Information shown:
========

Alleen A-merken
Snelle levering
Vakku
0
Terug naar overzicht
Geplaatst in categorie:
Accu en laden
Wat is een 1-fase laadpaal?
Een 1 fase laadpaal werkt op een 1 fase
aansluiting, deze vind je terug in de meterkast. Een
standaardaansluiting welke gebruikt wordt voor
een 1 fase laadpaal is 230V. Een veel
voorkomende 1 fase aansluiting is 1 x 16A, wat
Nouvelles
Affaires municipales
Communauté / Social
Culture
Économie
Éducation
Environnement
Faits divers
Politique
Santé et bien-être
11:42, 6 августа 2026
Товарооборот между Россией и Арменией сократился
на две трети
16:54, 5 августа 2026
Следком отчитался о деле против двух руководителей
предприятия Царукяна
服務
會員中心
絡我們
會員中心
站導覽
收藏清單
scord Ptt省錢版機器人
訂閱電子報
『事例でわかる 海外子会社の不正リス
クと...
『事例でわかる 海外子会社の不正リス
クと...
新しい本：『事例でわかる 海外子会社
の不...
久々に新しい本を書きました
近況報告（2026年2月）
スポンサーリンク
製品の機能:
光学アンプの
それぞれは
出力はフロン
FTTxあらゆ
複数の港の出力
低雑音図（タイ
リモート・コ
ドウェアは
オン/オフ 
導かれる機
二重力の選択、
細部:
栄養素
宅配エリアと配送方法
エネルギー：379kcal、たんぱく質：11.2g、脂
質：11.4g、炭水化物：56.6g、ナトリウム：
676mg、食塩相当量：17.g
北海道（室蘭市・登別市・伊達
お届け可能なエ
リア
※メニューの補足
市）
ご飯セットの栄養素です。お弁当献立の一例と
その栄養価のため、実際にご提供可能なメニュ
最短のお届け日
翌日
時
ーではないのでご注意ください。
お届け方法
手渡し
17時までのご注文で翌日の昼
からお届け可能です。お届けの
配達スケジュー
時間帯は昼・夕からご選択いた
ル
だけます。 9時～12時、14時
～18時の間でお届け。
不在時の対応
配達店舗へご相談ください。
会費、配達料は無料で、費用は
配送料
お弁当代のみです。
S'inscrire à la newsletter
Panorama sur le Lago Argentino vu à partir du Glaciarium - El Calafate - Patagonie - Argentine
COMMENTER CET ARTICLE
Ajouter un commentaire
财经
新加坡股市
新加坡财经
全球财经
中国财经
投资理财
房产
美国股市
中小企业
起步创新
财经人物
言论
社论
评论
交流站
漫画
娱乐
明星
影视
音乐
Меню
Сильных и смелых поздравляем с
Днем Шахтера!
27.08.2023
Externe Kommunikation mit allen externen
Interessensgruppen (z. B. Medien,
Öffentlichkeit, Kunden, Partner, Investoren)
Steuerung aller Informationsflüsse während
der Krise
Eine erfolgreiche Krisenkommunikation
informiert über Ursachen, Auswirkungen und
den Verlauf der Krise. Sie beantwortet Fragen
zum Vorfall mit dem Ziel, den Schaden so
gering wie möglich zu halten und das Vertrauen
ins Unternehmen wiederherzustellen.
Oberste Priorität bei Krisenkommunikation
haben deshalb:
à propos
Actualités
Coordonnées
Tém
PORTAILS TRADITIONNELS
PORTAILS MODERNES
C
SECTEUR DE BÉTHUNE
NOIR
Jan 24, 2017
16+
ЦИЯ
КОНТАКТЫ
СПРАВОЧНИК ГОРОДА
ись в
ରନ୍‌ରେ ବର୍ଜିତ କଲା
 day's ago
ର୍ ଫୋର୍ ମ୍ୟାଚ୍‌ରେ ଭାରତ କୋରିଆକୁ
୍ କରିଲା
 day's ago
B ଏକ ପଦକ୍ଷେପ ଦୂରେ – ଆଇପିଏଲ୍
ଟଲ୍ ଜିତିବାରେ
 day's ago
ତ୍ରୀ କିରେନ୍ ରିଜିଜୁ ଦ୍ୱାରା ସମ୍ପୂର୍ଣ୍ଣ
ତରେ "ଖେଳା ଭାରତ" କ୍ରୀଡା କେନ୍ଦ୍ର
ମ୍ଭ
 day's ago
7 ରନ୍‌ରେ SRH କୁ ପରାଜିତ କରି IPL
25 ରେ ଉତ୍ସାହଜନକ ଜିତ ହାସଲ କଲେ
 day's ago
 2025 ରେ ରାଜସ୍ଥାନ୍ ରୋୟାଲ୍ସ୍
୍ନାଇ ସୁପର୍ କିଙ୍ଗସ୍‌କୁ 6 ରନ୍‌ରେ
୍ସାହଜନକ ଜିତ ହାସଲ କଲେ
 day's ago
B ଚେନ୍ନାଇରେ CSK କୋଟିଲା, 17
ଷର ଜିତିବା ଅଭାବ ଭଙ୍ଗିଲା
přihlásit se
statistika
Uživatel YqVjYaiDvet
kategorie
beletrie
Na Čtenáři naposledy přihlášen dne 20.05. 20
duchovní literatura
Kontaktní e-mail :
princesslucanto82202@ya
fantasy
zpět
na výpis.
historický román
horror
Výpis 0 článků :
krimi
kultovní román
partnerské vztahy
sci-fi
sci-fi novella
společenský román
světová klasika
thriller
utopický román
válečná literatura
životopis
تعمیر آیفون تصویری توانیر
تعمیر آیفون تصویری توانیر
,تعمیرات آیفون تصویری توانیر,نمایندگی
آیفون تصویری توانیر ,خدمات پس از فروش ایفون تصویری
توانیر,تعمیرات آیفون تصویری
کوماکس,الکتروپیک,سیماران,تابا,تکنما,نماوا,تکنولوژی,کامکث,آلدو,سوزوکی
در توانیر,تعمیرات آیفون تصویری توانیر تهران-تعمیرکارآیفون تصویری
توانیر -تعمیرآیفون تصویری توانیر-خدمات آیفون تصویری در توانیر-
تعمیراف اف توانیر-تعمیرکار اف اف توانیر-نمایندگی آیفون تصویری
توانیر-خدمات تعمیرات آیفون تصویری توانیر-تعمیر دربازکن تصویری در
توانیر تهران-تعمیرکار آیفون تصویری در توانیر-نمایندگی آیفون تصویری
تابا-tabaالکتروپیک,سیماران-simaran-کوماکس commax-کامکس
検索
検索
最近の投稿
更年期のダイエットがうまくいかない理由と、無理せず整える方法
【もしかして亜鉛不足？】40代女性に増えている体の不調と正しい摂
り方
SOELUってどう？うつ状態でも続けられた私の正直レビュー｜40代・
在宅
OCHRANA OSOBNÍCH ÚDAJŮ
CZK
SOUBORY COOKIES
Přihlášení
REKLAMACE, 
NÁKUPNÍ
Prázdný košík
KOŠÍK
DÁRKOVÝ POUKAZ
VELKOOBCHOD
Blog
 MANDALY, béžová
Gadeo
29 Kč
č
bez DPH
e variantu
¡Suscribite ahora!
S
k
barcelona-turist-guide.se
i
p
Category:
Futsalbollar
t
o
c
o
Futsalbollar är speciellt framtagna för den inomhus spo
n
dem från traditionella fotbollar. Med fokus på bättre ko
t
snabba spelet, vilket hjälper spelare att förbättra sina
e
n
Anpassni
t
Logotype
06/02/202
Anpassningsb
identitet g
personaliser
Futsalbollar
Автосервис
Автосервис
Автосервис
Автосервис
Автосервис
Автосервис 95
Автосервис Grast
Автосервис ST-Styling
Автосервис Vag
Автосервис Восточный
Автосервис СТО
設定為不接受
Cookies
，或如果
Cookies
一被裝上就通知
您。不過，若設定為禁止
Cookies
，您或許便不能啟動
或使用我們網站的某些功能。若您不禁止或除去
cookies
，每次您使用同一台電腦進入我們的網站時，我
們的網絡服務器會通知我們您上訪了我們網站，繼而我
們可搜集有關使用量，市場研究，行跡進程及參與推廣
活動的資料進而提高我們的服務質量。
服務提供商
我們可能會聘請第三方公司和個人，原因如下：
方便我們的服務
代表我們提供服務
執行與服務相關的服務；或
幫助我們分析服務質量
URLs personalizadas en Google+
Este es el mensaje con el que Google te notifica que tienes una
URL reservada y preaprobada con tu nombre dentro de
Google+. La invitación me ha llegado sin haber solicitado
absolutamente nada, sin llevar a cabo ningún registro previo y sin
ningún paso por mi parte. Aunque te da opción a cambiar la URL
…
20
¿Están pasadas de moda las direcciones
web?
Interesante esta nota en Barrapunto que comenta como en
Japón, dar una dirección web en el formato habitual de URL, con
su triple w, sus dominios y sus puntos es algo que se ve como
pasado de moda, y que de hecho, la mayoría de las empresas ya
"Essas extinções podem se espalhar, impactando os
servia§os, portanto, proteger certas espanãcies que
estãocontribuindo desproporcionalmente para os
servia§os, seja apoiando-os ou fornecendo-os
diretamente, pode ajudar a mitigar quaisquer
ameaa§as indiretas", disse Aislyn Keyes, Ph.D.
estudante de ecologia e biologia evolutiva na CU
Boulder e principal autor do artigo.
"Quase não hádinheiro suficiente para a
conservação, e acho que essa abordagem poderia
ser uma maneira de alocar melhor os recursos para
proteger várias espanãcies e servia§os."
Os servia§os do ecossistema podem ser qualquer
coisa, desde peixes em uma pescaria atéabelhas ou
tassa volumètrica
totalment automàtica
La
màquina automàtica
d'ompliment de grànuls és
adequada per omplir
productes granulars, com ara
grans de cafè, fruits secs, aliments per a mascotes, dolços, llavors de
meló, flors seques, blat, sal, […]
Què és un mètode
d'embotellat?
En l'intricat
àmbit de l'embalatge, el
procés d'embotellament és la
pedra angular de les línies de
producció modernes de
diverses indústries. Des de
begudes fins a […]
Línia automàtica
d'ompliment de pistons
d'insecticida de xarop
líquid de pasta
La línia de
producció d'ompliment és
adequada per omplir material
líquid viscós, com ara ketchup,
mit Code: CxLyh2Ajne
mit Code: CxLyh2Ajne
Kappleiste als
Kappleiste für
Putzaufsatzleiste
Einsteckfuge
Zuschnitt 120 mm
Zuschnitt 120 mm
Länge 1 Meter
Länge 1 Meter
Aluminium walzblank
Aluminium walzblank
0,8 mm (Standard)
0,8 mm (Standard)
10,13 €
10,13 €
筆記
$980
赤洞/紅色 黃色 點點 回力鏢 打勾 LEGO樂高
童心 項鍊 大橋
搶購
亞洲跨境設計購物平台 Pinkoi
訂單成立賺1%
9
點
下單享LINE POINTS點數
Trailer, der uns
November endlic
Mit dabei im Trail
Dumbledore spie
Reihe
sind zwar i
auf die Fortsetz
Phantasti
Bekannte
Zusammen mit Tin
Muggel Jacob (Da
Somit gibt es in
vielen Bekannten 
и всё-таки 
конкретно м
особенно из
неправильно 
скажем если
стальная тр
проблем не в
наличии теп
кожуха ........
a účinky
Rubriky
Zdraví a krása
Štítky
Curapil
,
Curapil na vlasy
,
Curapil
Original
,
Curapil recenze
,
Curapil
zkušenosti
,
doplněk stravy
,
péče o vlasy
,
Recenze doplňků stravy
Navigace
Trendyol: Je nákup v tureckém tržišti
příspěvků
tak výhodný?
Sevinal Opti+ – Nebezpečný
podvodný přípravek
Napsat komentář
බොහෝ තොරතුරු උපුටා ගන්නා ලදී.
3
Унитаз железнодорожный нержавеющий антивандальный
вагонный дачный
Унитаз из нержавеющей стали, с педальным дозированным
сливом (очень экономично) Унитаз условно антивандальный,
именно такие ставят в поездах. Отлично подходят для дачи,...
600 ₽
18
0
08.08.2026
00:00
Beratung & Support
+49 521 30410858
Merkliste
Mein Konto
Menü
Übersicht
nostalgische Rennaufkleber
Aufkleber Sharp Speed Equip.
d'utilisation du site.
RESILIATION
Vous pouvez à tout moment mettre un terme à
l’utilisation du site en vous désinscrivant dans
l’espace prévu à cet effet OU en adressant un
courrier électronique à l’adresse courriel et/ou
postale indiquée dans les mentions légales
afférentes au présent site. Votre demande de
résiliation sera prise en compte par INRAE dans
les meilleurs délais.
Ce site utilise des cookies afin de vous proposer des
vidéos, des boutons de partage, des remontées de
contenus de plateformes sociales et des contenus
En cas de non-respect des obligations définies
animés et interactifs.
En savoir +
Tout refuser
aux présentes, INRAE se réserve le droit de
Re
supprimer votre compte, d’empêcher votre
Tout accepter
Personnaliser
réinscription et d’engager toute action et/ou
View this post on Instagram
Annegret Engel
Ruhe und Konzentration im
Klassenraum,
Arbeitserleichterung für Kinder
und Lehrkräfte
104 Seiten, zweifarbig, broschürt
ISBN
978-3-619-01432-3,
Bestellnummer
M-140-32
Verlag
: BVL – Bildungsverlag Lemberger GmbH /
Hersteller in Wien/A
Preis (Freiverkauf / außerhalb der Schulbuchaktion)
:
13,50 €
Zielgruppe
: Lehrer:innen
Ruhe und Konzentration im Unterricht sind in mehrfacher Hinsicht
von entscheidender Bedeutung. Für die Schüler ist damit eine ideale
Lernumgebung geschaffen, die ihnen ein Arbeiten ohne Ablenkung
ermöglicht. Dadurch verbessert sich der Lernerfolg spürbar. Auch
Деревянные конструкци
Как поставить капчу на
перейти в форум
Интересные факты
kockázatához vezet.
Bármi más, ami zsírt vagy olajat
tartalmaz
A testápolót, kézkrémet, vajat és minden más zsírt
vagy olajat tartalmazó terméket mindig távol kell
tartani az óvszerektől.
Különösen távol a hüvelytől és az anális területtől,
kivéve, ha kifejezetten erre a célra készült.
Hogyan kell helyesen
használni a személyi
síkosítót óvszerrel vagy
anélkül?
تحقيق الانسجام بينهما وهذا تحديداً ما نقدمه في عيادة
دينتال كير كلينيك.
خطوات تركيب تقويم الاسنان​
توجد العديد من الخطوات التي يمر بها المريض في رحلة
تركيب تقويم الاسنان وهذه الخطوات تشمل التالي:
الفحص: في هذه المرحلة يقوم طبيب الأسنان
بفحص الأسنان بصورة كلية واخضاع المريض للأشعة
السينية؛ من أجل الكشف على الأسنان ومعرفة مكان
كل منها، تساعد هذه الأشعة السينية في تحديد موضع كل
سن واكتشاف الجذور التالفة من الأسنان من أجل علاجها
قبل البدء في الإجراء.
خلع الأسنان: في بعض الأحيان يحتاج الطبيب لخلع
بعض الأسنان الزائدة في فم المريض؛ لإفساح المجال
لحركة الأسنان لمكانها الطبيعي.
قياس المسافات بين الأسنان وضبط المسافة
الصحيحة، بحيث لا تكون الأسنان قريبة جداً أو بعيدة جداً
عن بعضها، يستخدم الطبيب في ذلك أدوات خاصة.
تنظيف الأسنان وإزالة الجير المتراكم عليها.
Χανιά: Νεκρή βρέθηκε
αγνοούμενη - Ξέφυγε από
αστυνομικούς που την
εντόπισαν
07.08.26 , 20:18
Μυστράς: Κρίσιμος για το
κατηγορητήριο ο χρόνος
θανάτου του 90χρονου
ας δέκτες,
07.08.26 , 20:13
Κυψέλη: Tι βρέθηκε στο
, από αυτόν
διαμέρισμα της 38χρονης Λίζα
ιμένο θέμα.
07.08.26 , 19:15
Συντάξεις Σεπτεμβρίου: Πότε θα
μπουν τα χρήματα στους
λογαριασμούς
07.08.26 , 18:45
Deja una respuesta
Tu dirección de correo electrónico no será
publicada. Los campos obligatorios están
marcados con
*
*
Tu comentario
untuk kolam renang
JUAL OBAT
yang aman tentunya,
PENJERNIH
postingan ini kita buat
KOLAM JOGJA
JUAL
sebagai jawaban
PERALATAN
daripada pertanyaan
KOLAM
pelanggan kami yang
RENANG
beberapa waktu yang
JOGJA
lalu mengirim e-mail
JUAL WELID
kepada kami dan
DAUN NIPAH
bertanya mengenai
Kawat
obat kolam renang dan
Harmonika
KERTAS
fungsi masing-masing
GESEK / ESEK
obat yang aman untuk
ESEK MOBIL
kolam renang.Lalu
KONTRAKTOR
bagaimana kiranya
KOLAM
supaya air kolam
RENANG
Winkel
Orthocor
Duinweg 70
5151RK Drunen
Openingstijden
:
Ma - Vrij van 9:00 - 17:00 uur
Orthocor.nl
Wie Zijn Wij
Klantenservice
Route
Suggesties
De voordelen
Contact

========

Work instruction:
Reproduce the material word for word, starting from its first line up to and including the line with "PORTAILS MODERNES".

Answer:
Alleen A-merken
Snelle levering
Vakku
0
Terug naar overzicht
Geplaatst in categorie:
Accu en laden
Wat is een 1-fase laadpaal?
Een 1 fase laadpaal werkt op een 1 fase
aansluiting, deze vind je terug in de meterkast. Een
standaardaansluiting welke gebruikt wordt voor
een 1 fase laadpaal is 230V. Een veel
voorkomende 1 fase aansluiting is 1 x 16A, wat
Nouvelles
Affaires municipales
Communauté / Social
Culture
Économie
Éducation
Environnement
Faits divers
Politique
Santé et bien-être
11:42, 6 августа 2026
Товарооборот между Россией и Арменией сократился
на две трети
16:54, 5 августа 2026
Следком отчитался о деле против двух руководителей
предприятия Царукяна
服務
會員中心
絡我們
會員中心
站導覽
收藏清單
scord Ptt省錢版機器人
訂閱電子報
『事例でわかる 海外子会社の不正リス
クと...
『事例でわかる 海外子会社の不正リス
クと...
新しい本：『事例でわかる 海外子会社
の不...
久々に新しい本を書きました
近況報告（2026年2月）
スポンサーリンク
製品の機能:
光学アンプの
それぞれは
出力はフロン
FTTxあらゆ
複数の港の出力
低雑音図（タイ
リモート・コ
ドウェアは
オン/オフ 
導かれる機
二重力の選択、
細部:
栄養素
宅配エリアと配送方法
エネルギー：379kcal、たんぱく質：11.2g、脂
質：11.4g、炭水化物：56.6g、ナトリウム：
676mg、食塩相当量：17.g
北海道（室蘭市・登別市・伊達
お届け可能なエ
リア
※メニューの補足
市）
ご飯セットの栄養素です。お弁当献立の一例と
その栄養価のため、実際にご提供可能なメニュ
最短のお届け日
翌日
時
ーではないのでご注意ください。
お届け方法
手渡し
17時までのご注文で翌日の昼
からお届け可能です。お届けの
配達スケジュー
時間帯は昼・夕からご選択いた
ル
だけます。 9時～12時、14時
～18時の間でお届け。
不在時の対応
配達店舗へご相談ください。
会費、配達料は無料で、費用は
配送料
お弁当代のみです。
S'inscrire à la newsletter
Panorama sur le Lago Argentino vu à partir du Glaciarium - El Calafate - Patagonie - Argentine
COMMENTER CET ARTICLE
Ajouter un commentaire
财经
新加坡股市
新加坡财经
全球财经
中国财经
投资理财
房产
美国股市
中小企业
起步创新
财经人物
言论
社论
评论
交流站
漫画
娱乐
明星
影视
音乐
Меню
Сильных и смелых поздравляем с
Днем Шахтера!
27.08.2023
Externe Kommunikation mit allen externen
Interessensgruppen (z. B. Medien,
Öffentlichkeit, Kunden, Partner, Investoren)
Steuerung aller Informationsflüsse während
der Krise
Eine erfolgreiche Krisenkommunikation
informiert über Ursachen, Auswirkungen und
den Verlauf der Krise. Sie beantwortet Fragen
zum Vorfall mit dem Ziel, den Schaden so
gering wie möglich zu halten und das Vertrauen
ins Unternehmen wiederherzustellen.
Oberste Priorität bei Krisenkommunikation
haben deshalb:
à propos
Actualités
Coordonnées
Tém
PORTAILS TRADITIONNELS
PORTAILS MODERNES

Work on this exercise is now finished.